● **REQUEST**
Print, character for character, the stretch of the items below from the line containing "### 外部环境风险应对" through the line containing "- **应急措施：** 应急响应、损失评估、恢复重建".

● **TASK MATERIAL**

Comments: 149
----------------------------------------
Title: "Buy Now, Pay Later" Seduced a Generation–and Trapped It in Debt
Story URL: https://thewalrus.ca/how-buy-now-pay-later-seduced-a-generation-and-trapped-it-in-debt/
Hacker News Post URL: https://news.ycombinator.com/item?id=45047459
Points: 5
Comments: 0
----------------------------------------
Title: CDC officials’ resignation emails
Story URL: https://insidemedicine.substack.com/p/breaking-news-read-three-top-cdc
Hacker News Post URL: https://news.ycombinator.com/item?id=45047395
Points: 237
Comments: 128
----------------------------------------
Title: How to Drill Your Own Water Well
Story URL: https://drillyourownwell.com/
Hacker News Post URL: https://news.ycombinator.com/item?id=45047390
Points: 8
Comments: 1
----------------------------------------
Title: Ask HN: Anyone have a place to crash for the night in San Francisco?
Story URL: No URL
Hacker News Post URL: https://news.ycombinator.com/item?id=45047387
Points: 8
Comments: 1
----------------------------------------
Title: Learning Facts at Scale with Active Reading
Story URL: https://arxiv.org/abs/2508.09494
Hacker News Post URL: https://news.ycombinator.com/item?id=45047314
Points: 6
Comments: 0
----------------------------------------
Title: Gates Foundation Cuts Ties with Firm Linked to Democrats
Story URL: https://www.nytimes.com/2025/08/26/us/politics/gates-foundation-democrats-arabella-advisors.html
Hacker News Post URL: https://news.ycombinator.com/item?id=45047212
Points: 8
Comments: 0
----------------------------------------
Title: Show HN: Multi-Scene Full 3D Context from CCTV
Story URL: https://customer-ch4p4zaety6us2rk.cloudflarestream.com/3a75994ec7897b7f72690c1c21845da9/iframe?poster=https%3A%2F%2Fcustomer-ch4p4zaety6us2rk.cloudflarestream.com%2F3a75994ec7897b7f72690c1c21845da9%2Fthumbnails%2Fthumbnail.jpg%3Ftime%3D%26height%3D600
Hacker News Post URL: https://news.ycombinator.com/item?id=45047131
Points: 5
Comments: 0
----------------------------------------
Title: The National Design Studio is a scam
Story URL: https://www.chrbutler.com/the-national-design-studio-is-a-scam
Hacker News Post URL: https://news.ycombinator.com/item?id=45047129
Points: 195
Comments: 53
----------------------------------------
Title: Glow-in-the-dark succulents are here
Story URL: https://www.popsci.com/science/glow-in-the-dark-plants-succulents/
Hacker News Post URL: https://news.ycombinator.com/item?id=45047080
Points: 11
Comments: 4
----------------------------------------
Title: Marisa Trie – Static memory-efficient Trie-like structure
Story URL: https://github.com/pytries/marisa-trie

---

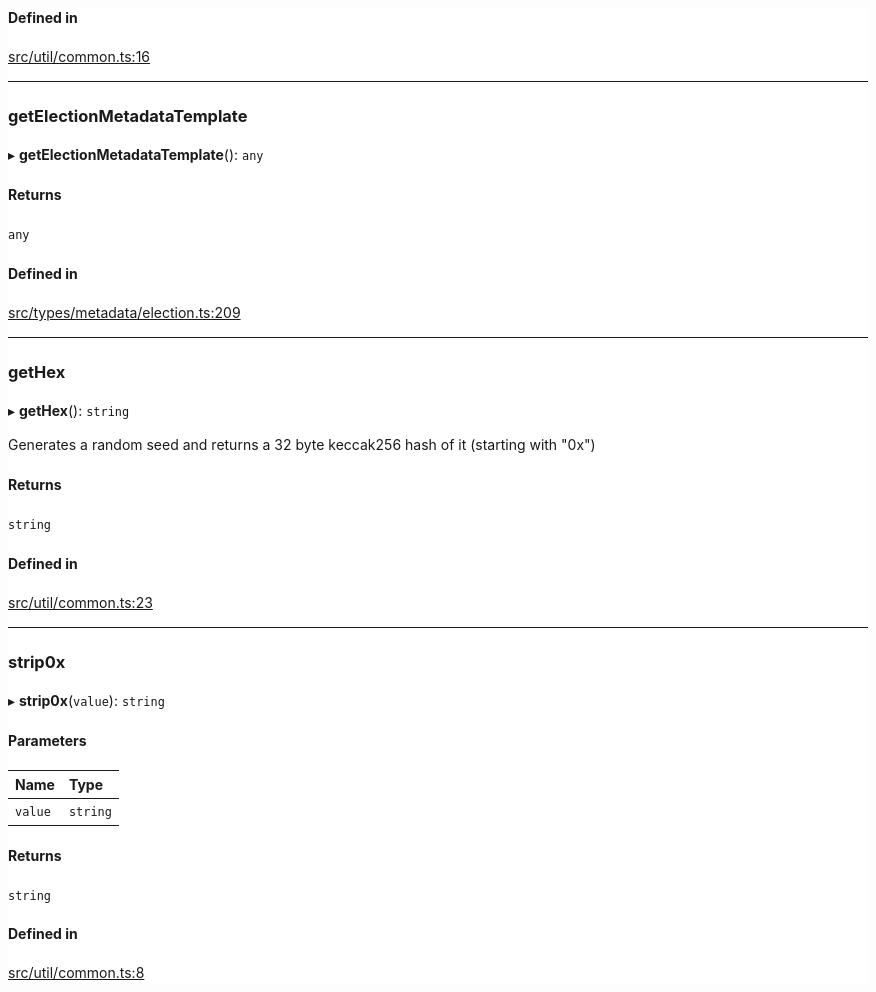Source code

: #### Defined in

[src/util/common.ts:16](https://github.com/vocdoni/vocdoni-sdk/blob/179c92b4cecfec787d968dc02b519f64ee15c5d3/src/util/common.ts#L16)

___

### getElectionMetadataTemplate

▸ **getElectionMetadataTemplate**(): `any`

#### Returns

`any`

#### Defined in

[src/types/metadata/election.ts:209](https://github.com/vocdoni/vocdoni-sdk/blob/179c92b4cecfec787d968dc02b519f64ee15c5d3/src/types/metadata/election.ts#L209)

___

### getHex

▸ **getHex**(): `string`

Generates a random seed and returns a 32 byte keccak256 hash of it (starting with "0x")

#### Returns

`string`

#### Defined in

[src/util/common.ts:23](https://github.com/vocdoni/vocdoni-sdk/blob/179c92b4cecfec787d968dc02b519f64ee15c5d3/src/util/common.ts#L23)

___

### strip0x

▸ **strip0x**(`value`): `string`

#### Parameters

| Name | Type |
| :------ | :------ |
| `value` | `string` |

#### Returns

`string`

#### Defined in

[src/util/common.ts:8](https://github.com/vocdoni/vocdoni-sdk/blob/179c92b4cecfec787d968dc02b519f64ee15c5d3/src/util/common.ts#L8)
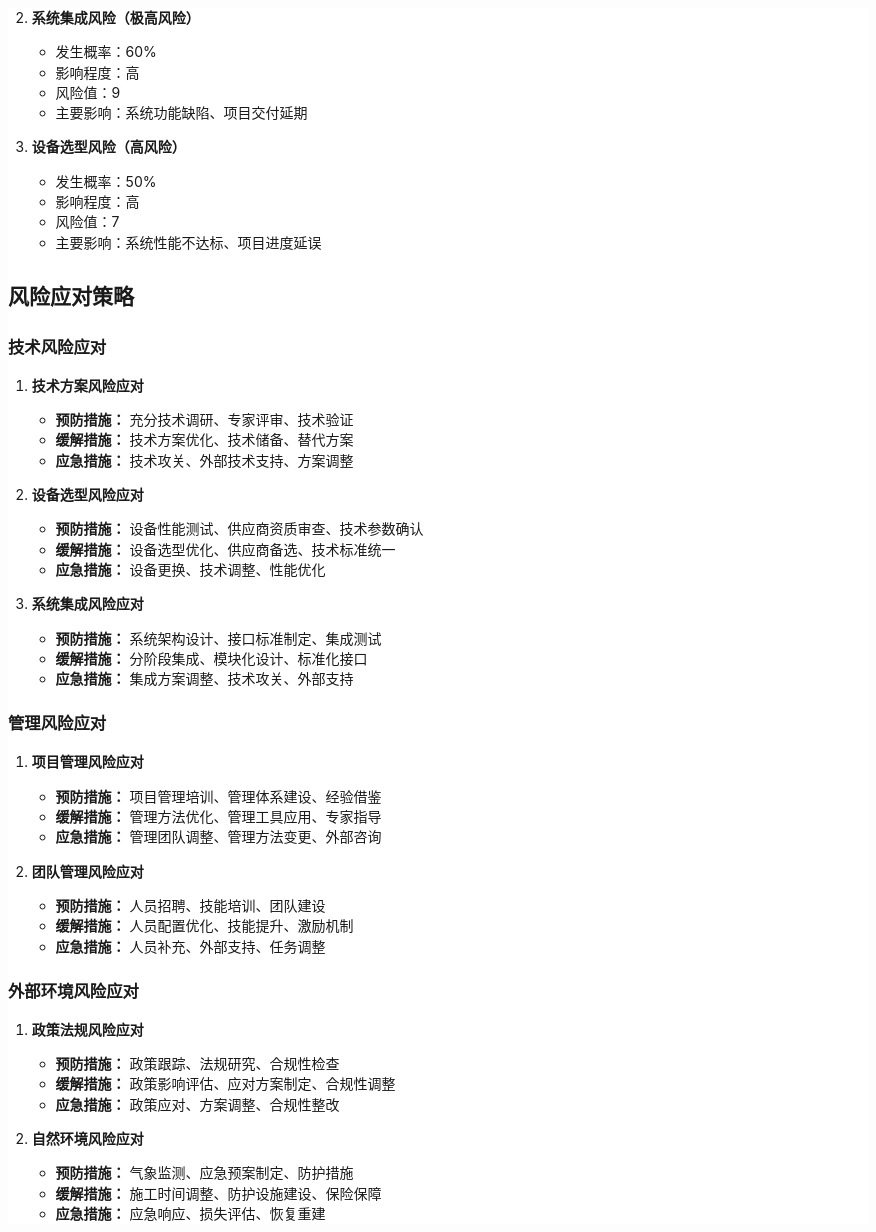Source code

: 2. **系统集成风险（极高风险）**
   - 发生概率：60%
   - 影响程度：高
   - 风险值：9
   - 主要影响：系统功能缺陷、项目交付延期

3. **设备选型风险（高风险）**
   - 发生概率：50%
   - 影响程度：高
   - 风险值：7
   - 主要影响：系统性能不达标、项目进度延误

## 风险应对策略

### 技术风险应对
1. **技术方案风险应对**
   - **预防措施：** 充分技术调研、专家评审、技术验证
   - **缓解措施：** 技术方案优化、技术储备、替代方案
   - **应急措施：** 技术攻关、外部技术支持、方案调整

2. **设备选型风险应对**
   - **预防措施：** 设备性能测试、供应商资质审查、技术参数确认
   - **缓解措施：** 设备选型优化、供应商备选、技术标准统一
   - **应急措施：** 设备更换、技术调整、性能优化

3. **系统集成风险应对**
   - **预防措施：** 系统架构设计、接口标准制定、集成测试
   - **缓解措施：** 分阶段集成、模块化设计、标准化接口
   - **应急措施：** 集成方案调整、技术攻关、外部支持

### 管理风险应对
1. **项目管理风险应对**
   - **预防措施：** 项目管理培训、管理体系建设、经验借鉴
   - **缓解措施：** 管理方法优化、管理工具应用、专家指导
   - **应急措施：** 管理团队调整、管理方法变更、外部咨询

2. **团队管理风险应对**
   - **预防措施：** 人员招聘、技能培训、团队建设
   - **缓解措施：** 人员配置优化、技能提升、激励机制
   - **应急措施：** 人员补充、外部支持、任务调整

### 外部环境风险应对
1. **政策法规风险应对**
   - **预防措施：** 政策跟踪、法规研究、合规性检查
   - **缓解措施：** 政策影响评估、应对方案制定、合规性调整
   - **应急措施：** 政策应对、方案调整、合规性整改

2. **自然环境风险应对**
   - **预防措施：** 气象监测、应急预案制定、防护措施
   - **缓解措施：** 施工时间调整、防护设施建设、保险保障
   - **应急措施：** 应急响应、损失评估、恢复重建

● **FINAL ANSWER**
### 外部环境风险应对
1. **政策法规风险应对**
   - **预防措施：** 政策跟踪、法规研究、合规性检查
   - **缓解措施：** 政策影响评估、应对方案制定、合规性调整
   - **应急措施：** 政策应对、方案调整、合规性整改

2. **自然环境风险应对**
   - **预防措施：** 气象监测、应急预案制定、防护措施
   - **缓解措施：** 施工时间调整、防护设施建设、保险保障
   - **应急措施：** 应急响应、损失评估、恢复重建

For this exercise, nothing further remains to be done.